DataOps to the rescue—but how?
The rapidly emerging practice of DataOps is heralded as the way to overcome all these challenges. But, like any new discipline creating a key market shift, cutting through all the hype can be tricky. So what is it? And is it just a trend, or can it impact the bottom line?
As the word suggests, DataOps is a practice that operationalizes data. Gartner® defines it as “a collaborative data management practice focused on improving the communication, integration, and automation of data flows between data managers and data consumers across an organization.”
As its predecessor DevOps did for software development, DataOps aims to knock down siloes, speed delivery and automate for continuous integration and continuous deployment (CI/CD).
In this piece, we’ll focus on how technology—specifically data integration built on DataOps principles—can facilitate collaboration across your teams and streamline processes with automation to deliver value to your business faster with fewer resources.
dataops (noun):
an engineering methodology and set of practices designed for rapid, reliable, and repeatable delivery of production-ready data and operations-ready analytics and data science models… DataOps supports business operational agility with the ability to meet new and changing data and analysis needs quickly. It also supports portability and technical operations agility with the ability to rapidly redeploy data pipelines and analytic models across multiple platforms in on-premises, cloud, multi-cloud, and hybrid ecosystems.
- Eckerson Group
The key Is continuous
Digital transformation, modern analytics, and real-time decision-making across lines of business require a fundamental shift in how organizations think about data. It’s no longer the static resource it was in the days of traditional business intelligence and reporting. Modern analytics—including real-time dashboards, data science, AI, machine learning, and smart data applications—require a completely different approach to integrating data. This is not just about serving up real-time data, although that is one pillar. It’s about delivering fresh, accurate data continuously.
When a new data source becomes available, your team must be prepared to deliver that data within days or even hours to the business user—and to maintain the high service levels needed to ensure continuous availability of that data to downstream users. Delivering continuous data is at the heart of modern analytics.
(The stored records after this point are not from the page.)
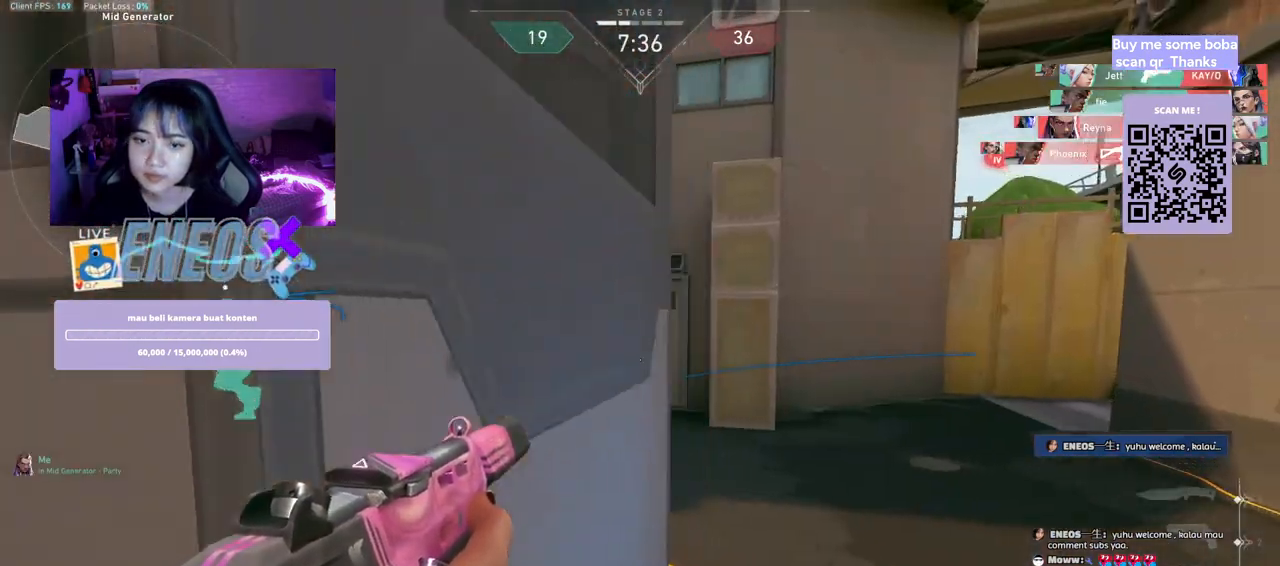
{"keys": ["w"], "mouse": [], "events": []}
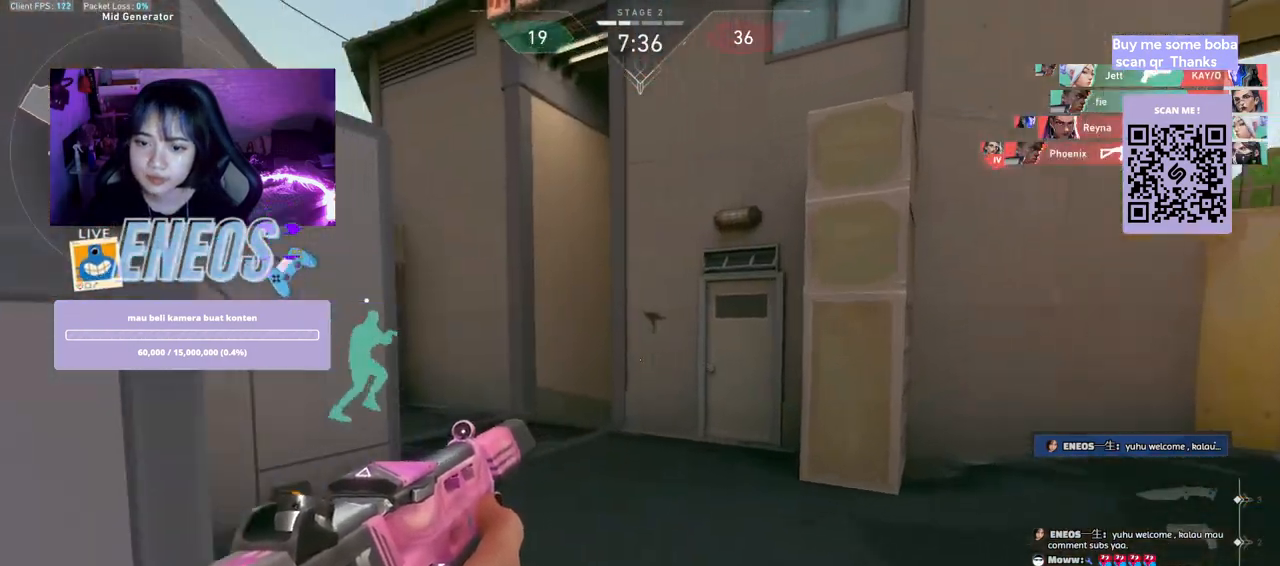
{"keys": ["a"], "mouse": [], "events": [[17, "a", "down"], [350, "w", "up"]]}
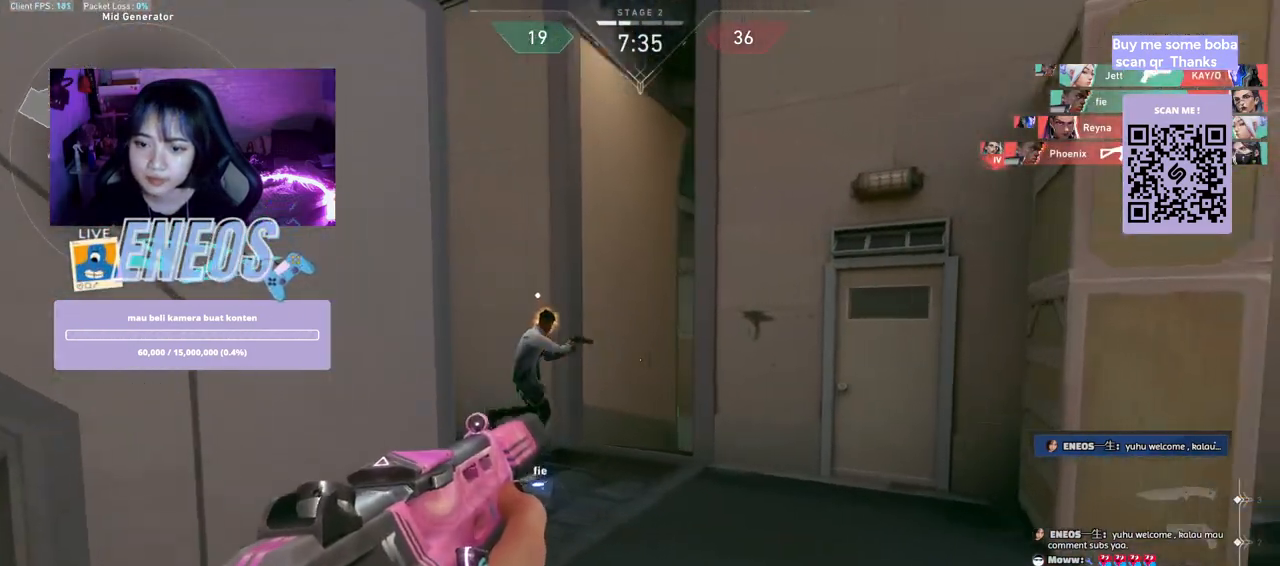
{"keys": ["w"], "mouse": [], "events": [[217, "a", "up"], [267, "d", "down"], [467, "d", "up"], [467, "w", "down"]]}
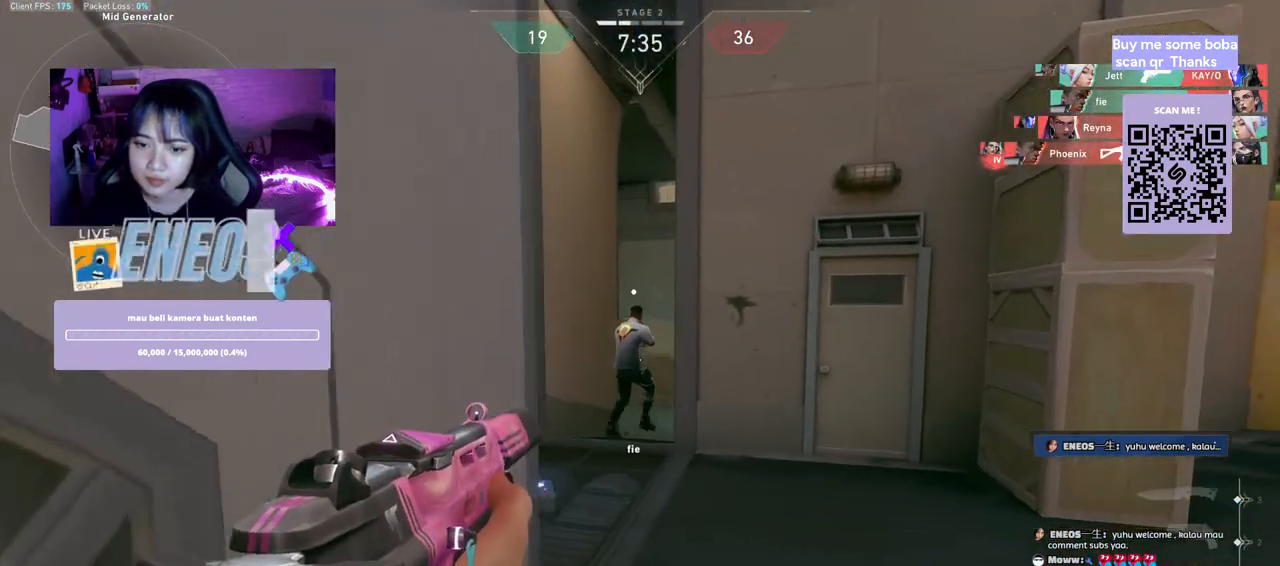
{"keys": ["d"], "mouse": [], "events": [[250, "d", "down"], [300, "w", "up"]]}
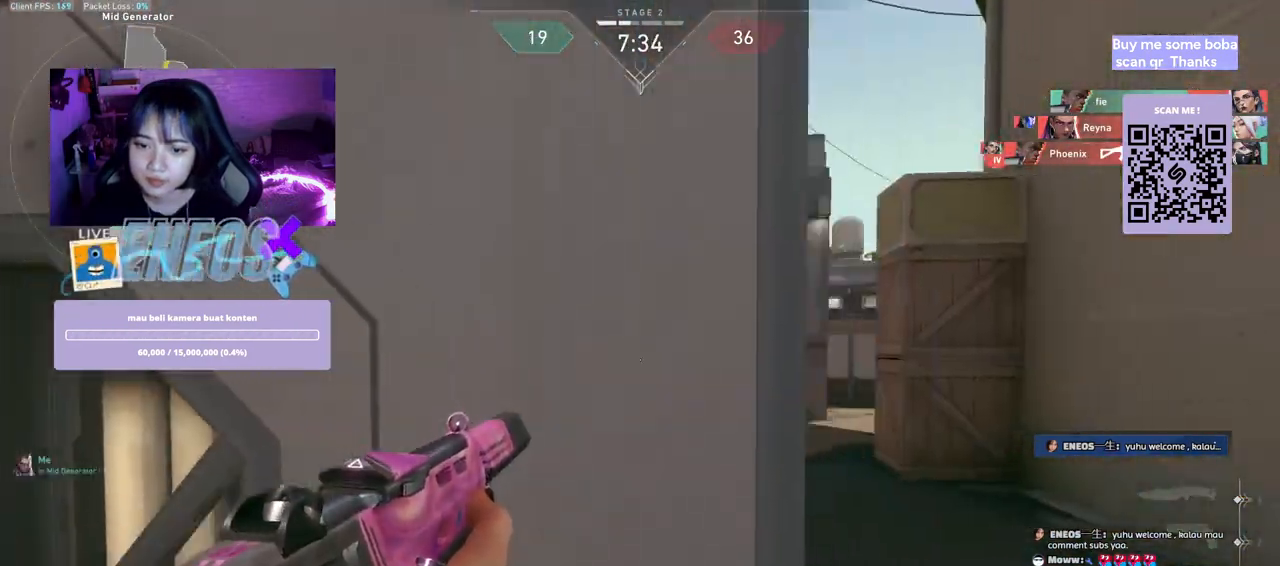
{"keys": ["d", "w"], "mouse": [], "events": [[400, "w", "down"]]}
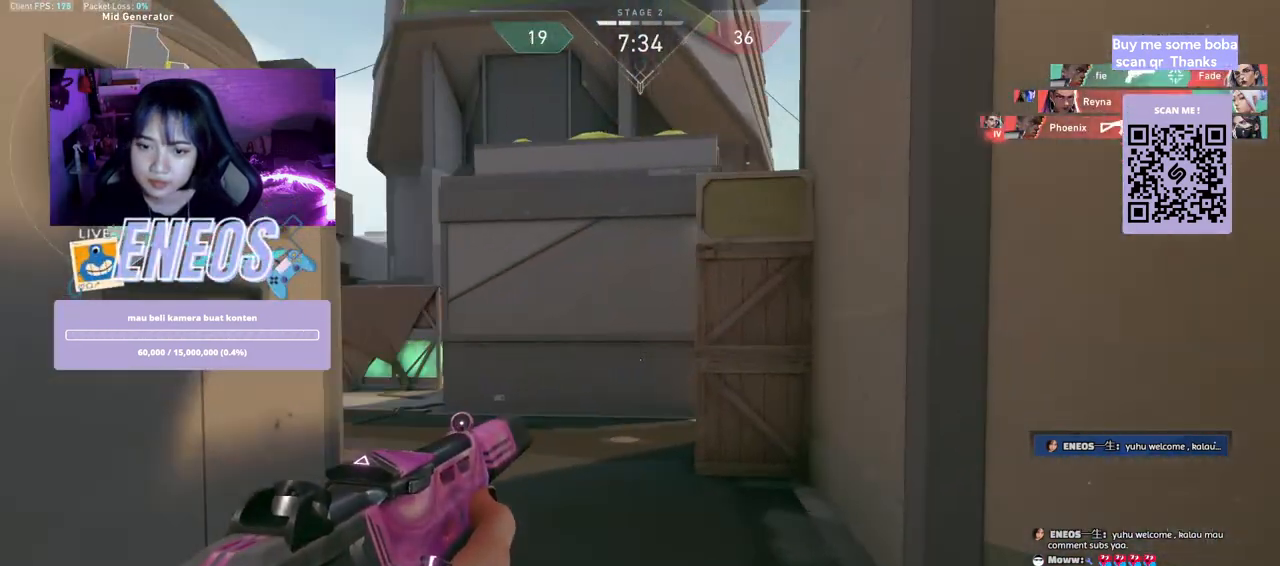
{"keys": ["w"], "mouse": [], "events": [[500, "d", "up"]]}
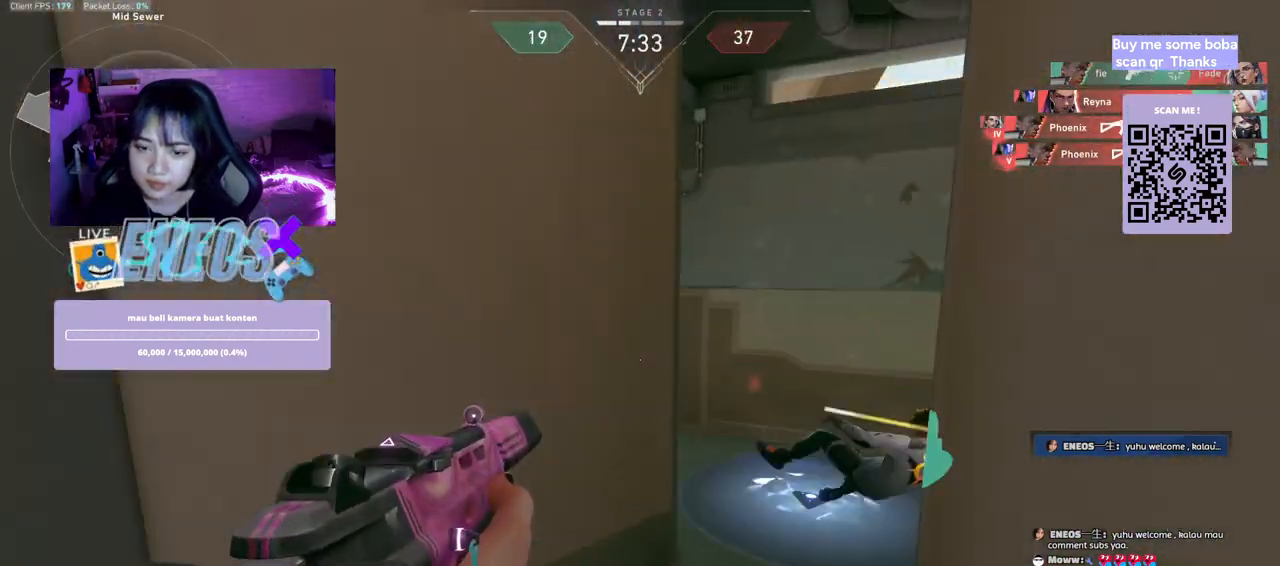
{"keys": ["d"], "mouse": [], "events": [[217, "d", "down"], [500, "w", "up"]]}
The 3 principles of continuous data
There are three principles of data integration systems that, together, enable continuous data delivery.
- Continuous design lets your data team deliver data solutions on an ongoing basis rather than as discrete project events. Intent-driven design, a single user experience for all patterns and platforms, pre-defined processors, full lifecycle automation, and more are technical enablers in a data integration platform that allows your team to design continuously, shrinking data delivery times by 10x to 50x.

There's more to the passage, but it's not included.